## Provided material:
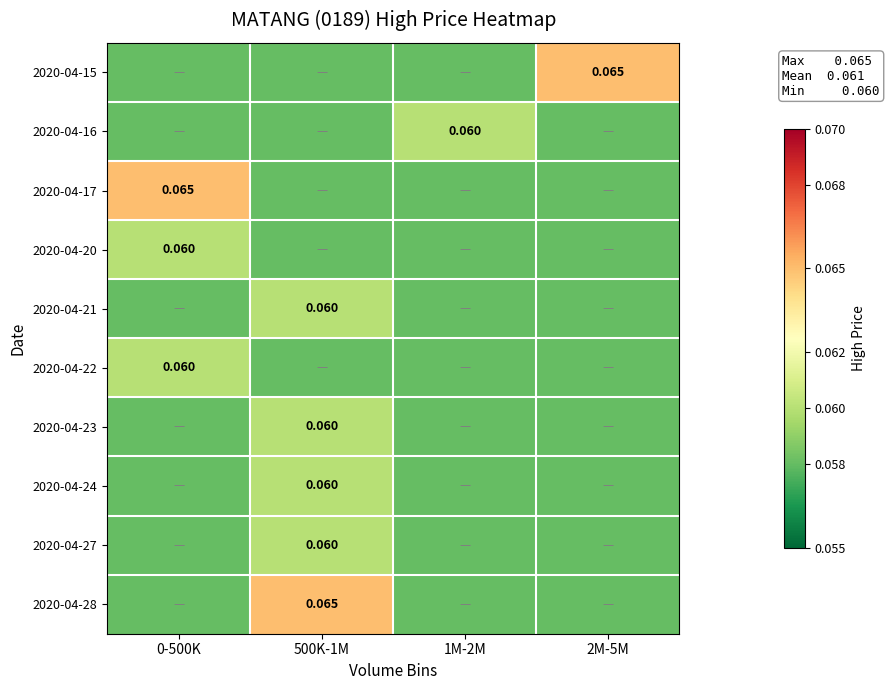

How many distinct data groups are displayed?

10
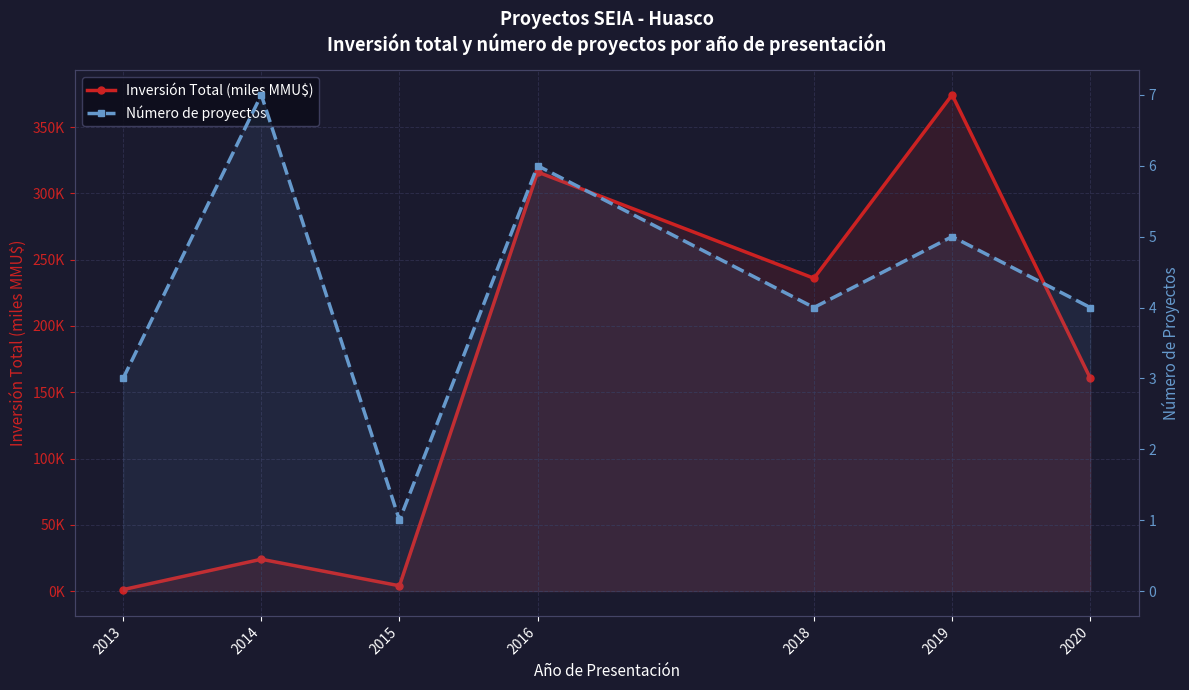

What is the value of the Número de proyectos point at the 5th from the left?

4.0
...
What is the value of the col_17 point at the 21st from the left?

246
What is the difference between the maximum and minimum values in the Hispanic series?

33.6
...
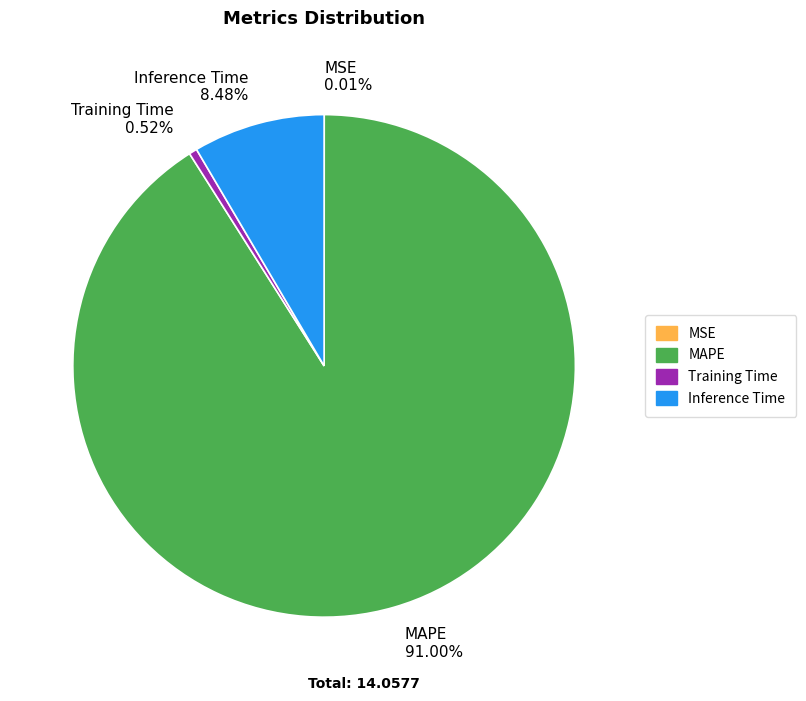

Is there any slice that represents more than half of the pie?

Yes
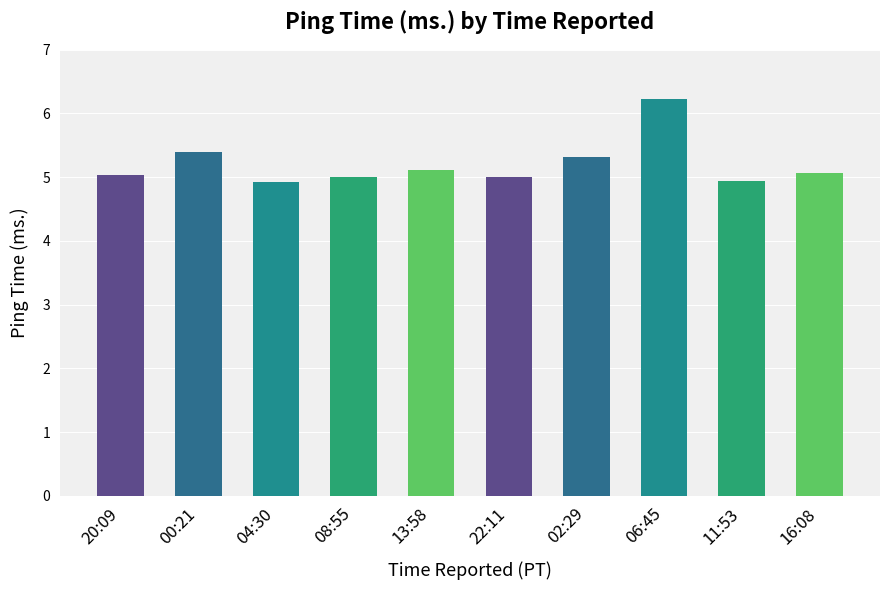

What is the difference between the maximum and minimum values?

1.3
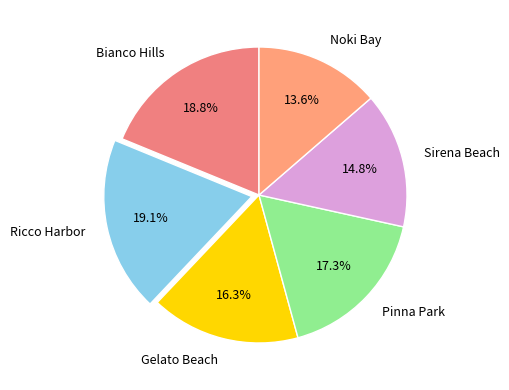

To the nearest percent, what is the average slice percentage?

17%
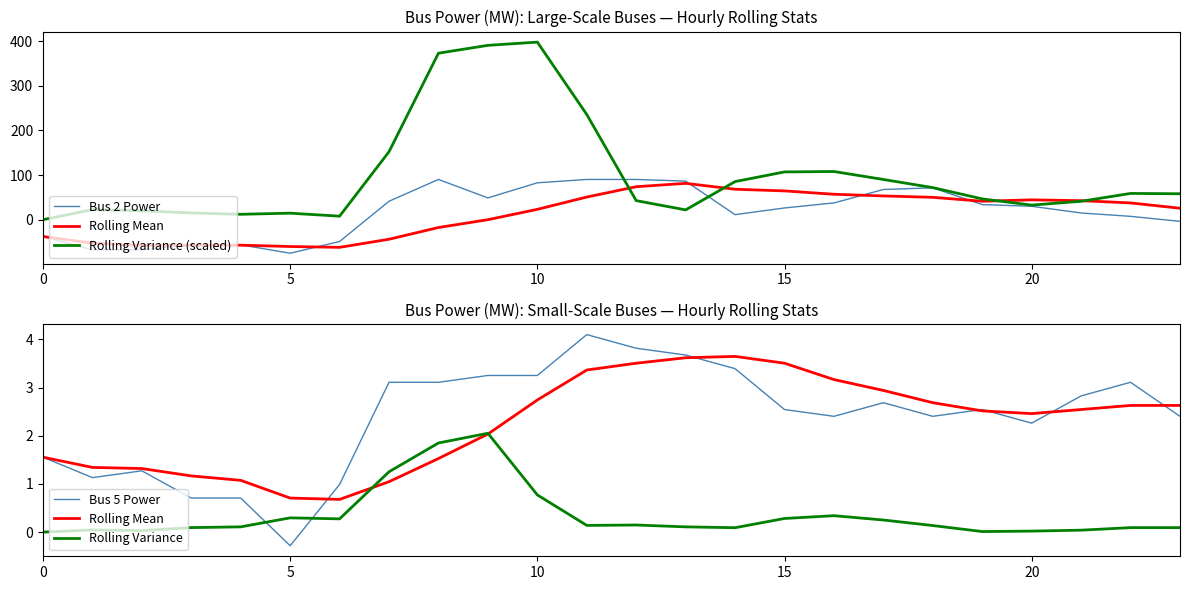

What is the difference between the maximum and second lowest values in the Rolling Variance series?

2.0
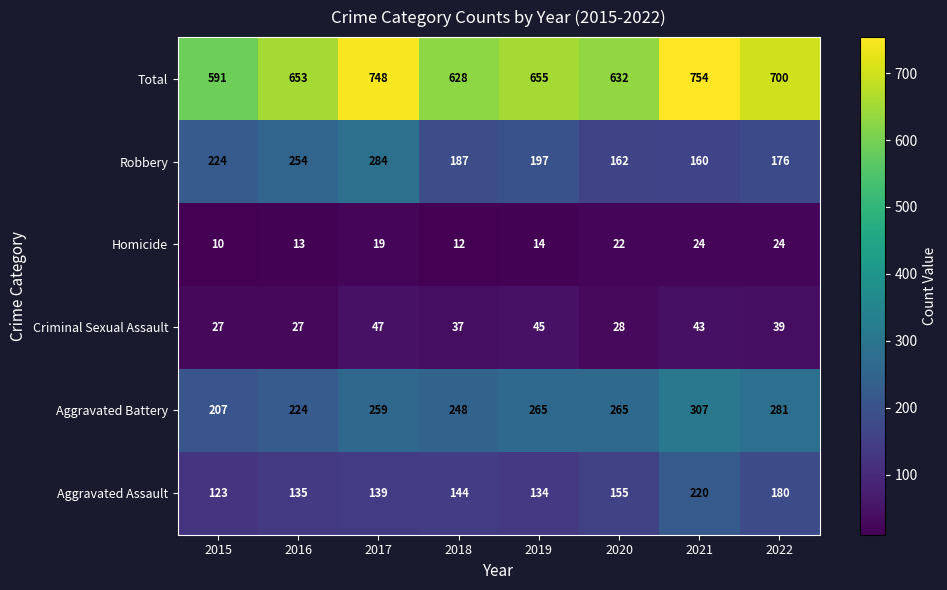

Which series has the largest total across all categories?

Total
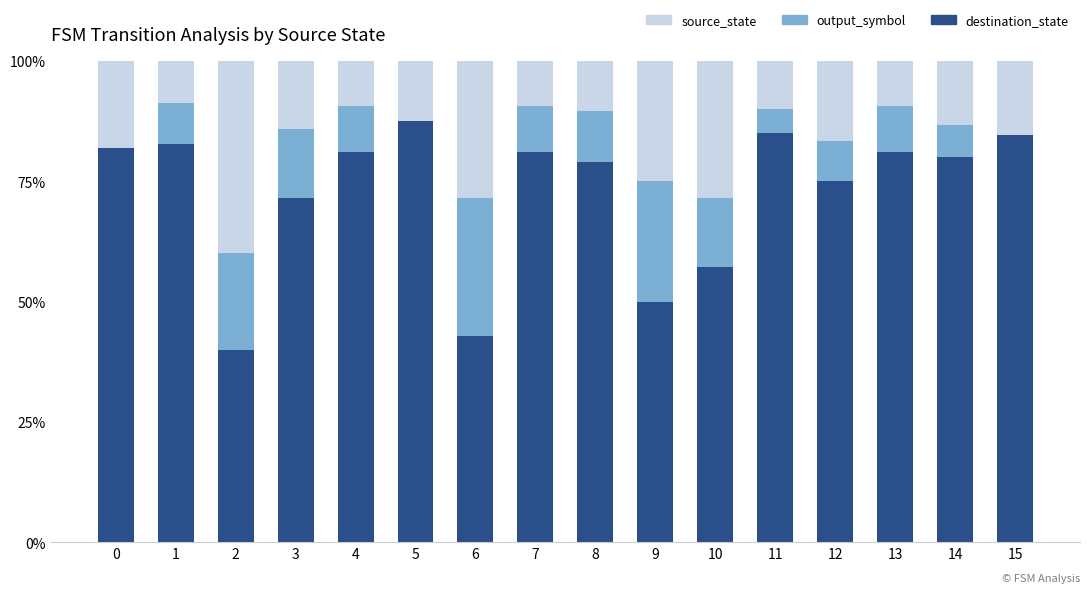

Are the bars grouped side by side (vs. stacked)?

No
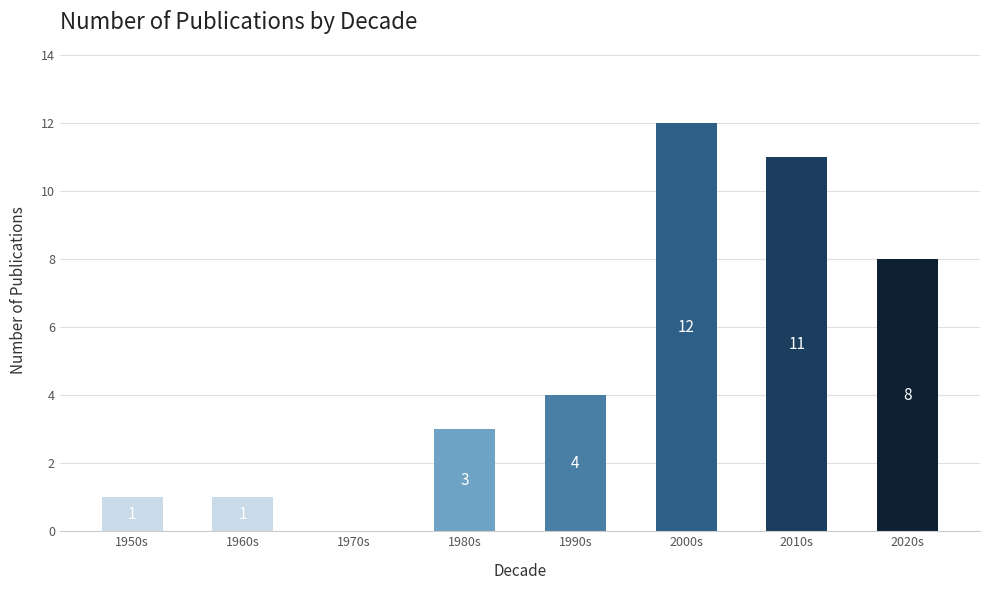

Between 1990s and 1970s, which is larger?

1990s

## Exercise prompt:
How many lines in the rows above contain the word "minimum"? Reply with the number alone.

## Output of the exercise:
2